The most immediate meaning of "Wigwam" within its release context was probably strategic rather than purely artistic. By 1970, Bob Dylan had spent the better part of a decade under the pressure of being regarded as the voice of a generation, the most important lyricist in popular music, the prophet whose every verbal utterance carried social and cultural significance. This pressure was exhausting and distorting, and Dylan had been visibly resisting it since his retreat from touring following his 1966 motorcycle accident. A wordless song released at the height of critical anticipation was, on one level, a direct refusal of the lyrical expectation, a demonstration that Dylan could choose not to say anything and still release commercial recordings.
The musical content itself communicates something, regardless of the absence of verbal content. The brass-heavy arrangement and the marching quality of the rhythm evoke public celebration, collective festivity, the town square rather than the bedroom or the coffee shop where most of Dylan's important work had originated emotionally.
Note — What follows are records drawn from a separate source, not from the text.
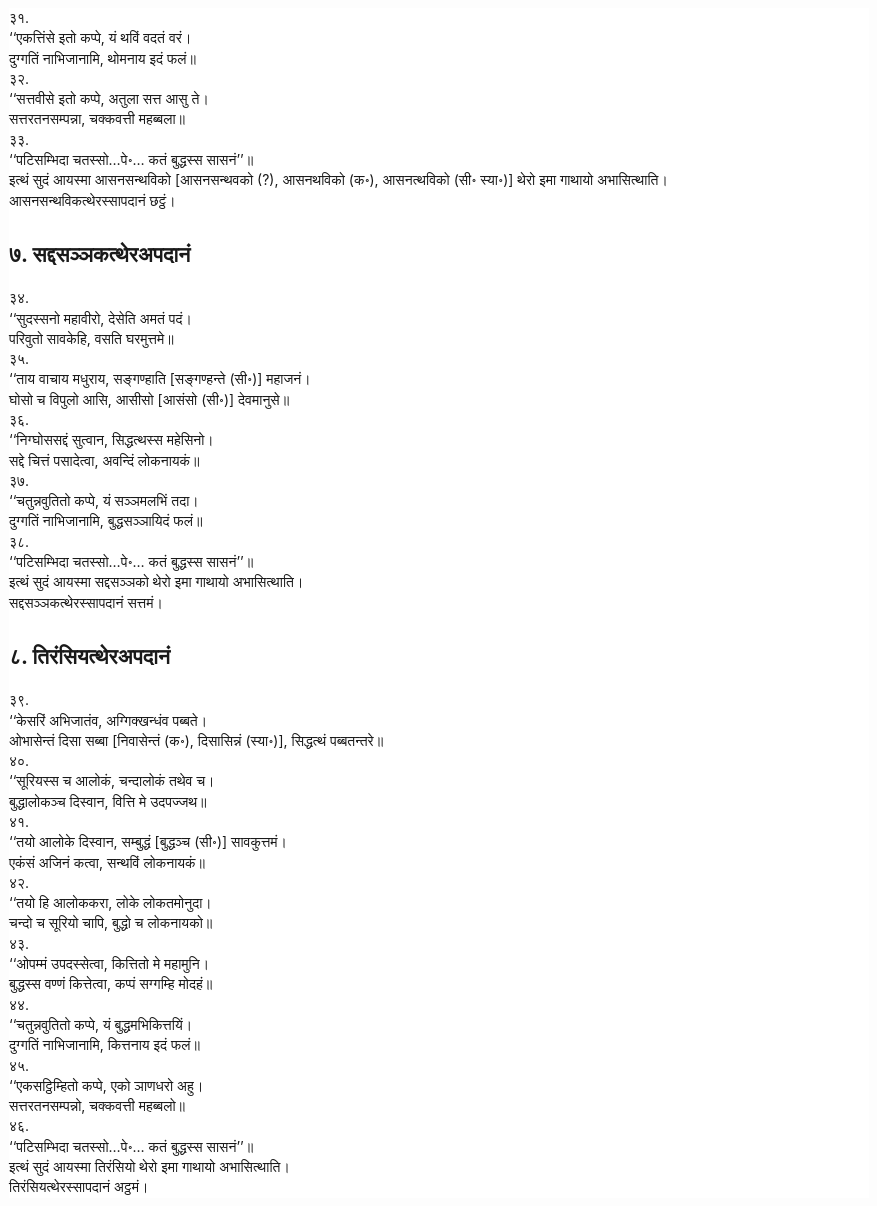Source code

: ३१.  
‘‘एकत्तिंसे इतो कप्पे, यं थविं वदतं वरं।  
दुग्गतिं नाभिजानामि, थोमनाय इदं फलं॥  
३२.  
‘‘सत्तवीसे इतो कप्पे, अतुला सत्त आसु ते।  
सत्तरतनसम्पन्ना, चक्कवत्ती महब्बला॥  
३३.  
‘‘पटिसम्भिदा चतस्सो…पे॰… कतं बुद्धस्स सासनं’’॥  
इत्थं सुदं आयस्मा आसनसन्थविको [आसनसन्थवको (?), आसनथविको (क॰), आसनत्थविको (सी॰ स्या॰)] थेरो इमा गाथायो अभासित्थाति।  
आसनसन्थविकत्थेरस्सापदानं छट्ठं।  


## ७. सद्दसञ्ञकत्थेरअपदानं

३४.  
‘‘सुदस्सनो महावीरो, देसेति अमतं पदं।  
परिवुतो सावकेहि, वसति घरमुत्तमे॥  
३५.  
‘‘ताय वाचाय मधुराय, सङ्गण्हाति [सङ्गण्हन्ते (सी॰)] महाजनं।  
घोसो च विपुलो आसि, आसीसो [आसंसो (सी॰)] देवमानुसे॥  
३६.  
‘‘निग्घोससद्दं सुत्वान, सिद्धत्थस्स महेसिनो।  
सद्दे चित्तं पसादेत्वा, अवन्दिं लोकनायकं॥  
३७.  
‘‘चतुन्नवुतितो कप्पे, यं सञ्ञमलभिं तदा।  
दुग्गतिं नाभिजानामि, बुद्धसञ्ञायिदं फलं॥  
३८.  
‘‘पटिसम्भिदा चतस्सो…पे॰… कतं बुद्धस्स सासनं’’॥  
इत्थं सुदं आयस्मा सद्दसञ्ञको थेरो इमा गाथायो अभासित्थाति।  
सद्दसञ्ञकत्थेरस्सापदानं सत्तमं।  


## ८. तिरंसियत्थेरअपदानं

३९.  
‘‘केसरिं अभिजातंव, अग्गिक्खन्धंव पब्बते।  
ओभासेन्तं दिसा सब्बा [निवासेन्तं (क॰), दिसासिन्नं (स्या॰)], सिद्धत्थं पब्बतन्तरे॥  
४०.  
‘‘सूरियस्स च आलोकं, चन्दालोकं तथेव च।  
बुद्धालोकञ्च दिस्वान, वित्ति मे उदपज्जथ॥  
४१.  
‘‘तयो आलोके दिस्वान, सम्बुद्धं [बुद्धञ्च (सी॰)] सावकुत्तमं।  
एकंसं अजिनं कत्वा, सन्थविं लोकनायकं॥  
४२.  
‘‘तयो हि आलोककरा, लोके लोकतमोनुदा।  
चन्दो च सूरियो चापि, बुद्धो च लोकनायको॥  
४३.  
‘‘ओपम्मं उपदस्सेत्वा, कित्तितो मे महामुनि।  
बुद्धस्स वण्णं कित्तेत्वा, कप्पं सग्गम्हि मोदहं॥  
४४.  
‘‘चतुन्नवुतितो कप्पे, यं बुद्धमभिकित्तयिं।  
दुग्गतिं नाभिजानामि, कित्तनाय इदं फलं॥  
४५.  
‘‘एकसट्ठिम्हितो कप्पे, एको ञाणधरो अहु।  
सत्तरतनसम्पन्नो, चक्कवत्ती महब्बलो॥  
४६.  
‘‘पटिसम्भिदा चतस्सो…पे॰… कतं बुद्धस्स सासनं’’॥  
इत्थं सुदं आयस्मा तिरंसियो थेरो इमा गाथायो अभासित्थाति।  
तिरंसियत्थेरस्सापदानं अट्ठमं।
The hummed melody is warm rather than melancholic, social rather than private. If Dylan was refusing the role of prophet and sage, "Wigwam" proposed instead the role of the jester or the parade participant, someone whose relationship to the public was celebratory rather than oracular.
The title "Wigwam" adds a layer of gentle playfulness that reinforces this interpretation. The word carries associations with childhood, with games and imaginary spaces, with a pre-adult sense of play that the serious critical culture surrounding Dylan in 1970 had no framework for taking seriously. Dylan's use of such a title for a pop single released at the peak of his cultural prestige could be read as a joke at the expense of the critical apparatus that had been erected around him, an invitation to notice how absurd it was to expect spiritual significance from a man who might simply want to hum a melody and play with his band.
The relationship between "Wigwam" and the broader Self Portrait project is essential to its meaning. The album was widely understood as a deliberate act of artistic self-sabotage or self-redirection, an attempt to shed the accumulated weight of Dylan's cultural identity and exist more simply as a musician who enjoyed singing other people's songs and making unpretentious recordings. "Wigwam" within this context is the album's most extreme gesture in that direction: not just a cover of someone else's work, not just a casual recording of a lesser original, but a complete abdication of the verbal identity that had made Dylan who he was in the cultural imagination.
Whether "Wigwam" succeeds as music is a question that listeners continue to answer differently. It is charming, light, and deliberately modest in a way that suits its emotional purpose. Its commercial chart performance demonstrated that Dylan's audience was large and loyal enough to follow him even into this territory, or at least curious enough about what he was doing there to purchase the single and find out. The song remains one of the more puzzling and interesting footnotes in a catalog full of moments that resist simple classification.